## Supplied text:
** Begin **
The main idea behind making the dataset is, to pre-process the input into a given format, and then provide the input to the model. So, simply just the image path, and the other configurations, and boom 💥, you would get the desired pre-processed input

In [12]:
## Creating the dataset

class RVLCDIPData(Dataset):
    
    def __init__(self, image_list, label_list, target_size, tokenizer, max_len = 512, transform = None):
        
        self.image_list = image_list
        self.label_list = label_list
        self.target_size = target_size
        self.tokenizer = tokenizer
        self.max_len = max_len
        self.transform = transform
        
    def __len__(self):
        return len(self.image_list)
    
    def __getitem__(self, idx):
        img_path = self.image_list[idx]
        label = self.label_list[idx]
        
        ## More on this, in the repo mentioned previously
        final_encoding = create_features(
            img_path,
            self.tokenizer,
            add_batch_dim=False,
            target_size=self.target_size,
            max_seq_length=self.max_len,
            path_to_save=None,
            save_to_disk=False,
            apply_mask_for_mlm=False,
            extras_for_debugging=False,
            use_ocr = True
    )
        if self.transform is not None:
            ## Note that, ToTensor is already applied on the image
            final_encoding['resized_scaled_img'] = self.transform(final_encoding['resized_scaled_img'])
        
        
        keys_to_reshape = ['x_features', 'y_features', 'resized_and_aligned_bounding_boxes']
        for key in keys_to_reshape:
            final_encoding[key] = final_encoding[key][:self.max_len]
            
        final_encoding['label'] = torch.as_tensor(label).long()
        return final_encoding

In [13]:
## Defining the tokenizer
tokenizer = BertTokenizerFast.from_pretrained("bert-base-uncased")

In [14]:
from torchvision import transforms

## Normalization to these mean and std (I have seen some tutorials used this, and also in image reconstruction, so used it)
transform = transforms.Normalize((0.5, 0.5, 0.5), (0.5, 0.5, 0.5))
                              

In [15]:
train_ds = RVLCDIPData(train_df['img'].tolist(), train_df['label'].tolist(),
                      target_size, tokenizer, config['max_position_embeddings'], transform)
val_ds = RVLCDIPData(valid_df['img'].tolist(), valid_df['label'].tolist(),
                      target_size, tokenizer,config['max_position_embeddings'],  transform)

### Collate Function:

Definitely collate function is an amazing function for using the dataloader as per our wish. More on collate function can be known from [here](https://stackoverflow.com/questions/65279115/how-to-use-collate-fn-with-dataloaders)

In [16]:
def collate_fn(data_bunch):

  '''
  A function for the dataloader to return a batch dict of given keys

  data_bunch: List of dictionary
  '''

  dict_data_bunch = {}

  for i in data_bunch:
    for (key, value) in i.items():
      if key not in dict_data_bunch:
        dict_data_bunch[key] = []
      dict_data_bunch[key].append(value)
** End **
## Material supplied:
** Begin **
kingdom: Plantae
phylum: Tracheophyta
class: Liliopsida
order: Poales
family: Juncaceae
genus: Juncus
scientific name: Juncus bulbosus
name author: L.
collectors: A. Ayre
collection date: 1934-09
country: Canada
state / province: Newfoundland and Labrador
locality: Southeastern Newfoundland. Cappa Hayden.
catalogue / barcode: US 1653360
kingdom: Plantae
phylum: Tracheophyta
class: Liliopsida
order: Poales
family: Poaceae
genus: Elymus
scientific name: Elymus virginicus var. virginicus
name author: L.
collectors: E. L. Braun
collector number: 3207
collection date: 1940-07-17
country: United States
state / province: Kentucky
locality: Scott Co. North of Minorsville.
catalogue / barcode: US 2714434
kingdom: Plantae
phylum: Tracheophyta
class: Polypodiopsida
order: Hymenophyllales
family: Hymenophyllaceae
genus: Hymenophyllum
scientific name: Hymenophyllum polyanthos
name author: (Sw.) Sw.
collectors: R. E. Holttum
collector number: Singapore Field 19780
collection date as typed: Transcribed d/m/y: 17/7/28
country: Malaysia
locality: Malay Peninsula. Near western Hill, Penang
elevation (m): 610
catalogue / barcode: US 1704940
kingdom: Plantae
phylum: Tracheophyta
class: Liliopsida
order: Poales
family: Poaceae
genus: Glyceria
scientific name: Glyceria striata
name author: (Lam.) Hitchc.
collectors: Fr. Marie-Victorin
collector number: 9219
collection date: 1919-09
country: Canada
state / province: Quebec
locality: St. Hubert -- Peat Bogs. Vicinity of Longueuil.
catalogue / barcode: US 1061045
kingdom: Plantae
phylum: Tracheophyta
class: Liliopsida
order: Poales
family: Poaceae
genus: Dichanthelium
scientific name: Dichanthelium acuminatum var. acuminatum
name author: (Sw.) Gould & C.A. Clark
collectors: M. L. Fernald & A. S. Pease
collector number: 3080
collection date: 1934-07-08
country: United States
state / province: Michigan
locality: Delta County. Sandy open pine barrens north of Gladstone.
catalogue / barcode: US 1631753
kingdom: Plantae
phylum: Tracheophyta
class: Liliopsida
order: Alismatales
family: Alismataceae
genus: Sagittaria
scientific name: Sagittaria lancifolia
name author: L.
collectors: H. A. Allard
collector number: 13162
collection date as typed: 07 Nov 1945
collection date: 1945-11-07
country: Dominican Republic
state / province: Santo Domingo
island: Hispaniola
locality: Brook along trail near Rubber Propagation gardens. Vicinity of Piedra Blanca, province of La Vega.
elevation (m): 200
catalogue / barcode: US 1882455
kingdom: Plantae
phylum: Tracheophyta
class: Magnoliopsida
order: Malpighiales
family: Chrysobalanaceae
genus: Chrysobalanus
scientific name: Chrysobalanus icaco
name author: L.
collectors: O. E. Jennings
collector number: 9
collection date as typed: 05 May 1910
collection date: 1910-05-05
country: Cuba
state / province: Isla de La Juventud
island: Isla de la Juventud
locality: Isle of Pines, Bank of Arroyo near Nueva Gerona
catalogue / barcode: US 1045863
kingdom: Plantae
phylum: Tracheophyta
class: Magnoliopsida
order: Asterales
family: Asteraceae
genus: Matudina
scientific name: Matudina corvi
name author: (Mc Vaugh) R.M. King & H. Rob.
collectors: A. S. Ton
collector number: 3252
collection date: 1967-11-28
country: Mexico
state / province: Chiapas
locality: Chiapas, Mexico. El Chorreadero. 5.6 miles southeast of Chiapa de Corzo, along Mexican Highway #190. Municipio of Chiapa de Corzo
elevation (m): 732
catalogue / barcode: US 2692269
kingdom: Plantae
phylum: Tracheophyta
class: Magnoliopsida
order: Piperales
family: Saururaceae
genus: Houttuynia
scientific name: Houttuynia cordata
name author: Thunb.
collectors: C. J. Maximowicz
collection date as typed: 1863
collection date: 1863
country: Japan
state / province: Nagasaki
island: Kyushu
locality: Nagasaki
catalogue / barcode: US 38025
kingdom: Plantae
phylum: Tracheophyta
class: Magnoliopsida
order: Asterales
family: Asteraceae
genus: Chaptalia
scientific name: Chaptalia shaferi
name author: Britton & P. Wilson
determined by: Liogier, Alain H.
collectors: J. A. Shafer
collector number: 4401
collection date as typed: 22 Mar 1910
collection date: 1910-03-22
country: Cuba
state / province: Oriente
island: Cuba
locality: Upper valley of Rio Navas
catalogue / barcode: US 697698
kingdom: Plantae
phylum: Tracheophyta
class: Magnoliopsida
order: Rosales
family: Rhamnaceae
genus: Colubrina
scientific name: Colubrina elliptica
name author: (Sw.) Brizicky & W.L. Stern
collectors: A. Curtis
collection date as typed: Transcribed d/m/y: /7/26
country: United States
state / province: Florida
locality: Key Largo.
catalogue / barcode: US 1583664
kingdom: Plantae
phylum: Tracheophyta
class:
** End **
## Problems to work on:
**a.** From the notebook excerpt on building the dataset, list every parameter except self that the __init__ method of RVLCDIPData takes.
**b.** Resume the notebook excerpt on building the dataset from the point where it stops.

## Answers:
**a.** image_list, label_list, target_size, tokenizer, max_len, transform

**b.**
  for key in list(dict_data_bunch.keys()):
      dict_data_bunch[key] = torch.stack(dict_data_bunch[key], axis = 0)

  return dict_data_bunch

## 4. Defining the DataModule 📖

* A datamodule is a shareable, reusable class that encapsulates all the steps needed to process data:

* A DataModule is simply a collection of a train_dataloader(s), val_dataloader(s), test_dataloader(s) and predict_dataloader(s) along with the matching transforms and data processing/downloads steps required.




In [17]:
import pytorch_lightning as pl

class DataModule(pl.LightningDataModule):

  def __init__(self, train_dataset, val_dataset,  batch_size = 4):

    super(DataModule, self).__init__()
    self.train_dataset = train_dataset
    self.val_dataset = val_dataset
    self.batch_size = batch_size

  def train_dataloader(self):
    return DataLoader(self.train_dataset, batch_size = self.batch_size, 
                      collate_fn = collate_fn, shuffle = True)
  
  def val_dataloader(self):
    return DataLoader(self.val_dataset, batch_size = self.batch_size,
                                  collate_fn = collate_fn, shuffle = False)

In [18]:
datamodule = DataModule(train_ds, val_ds)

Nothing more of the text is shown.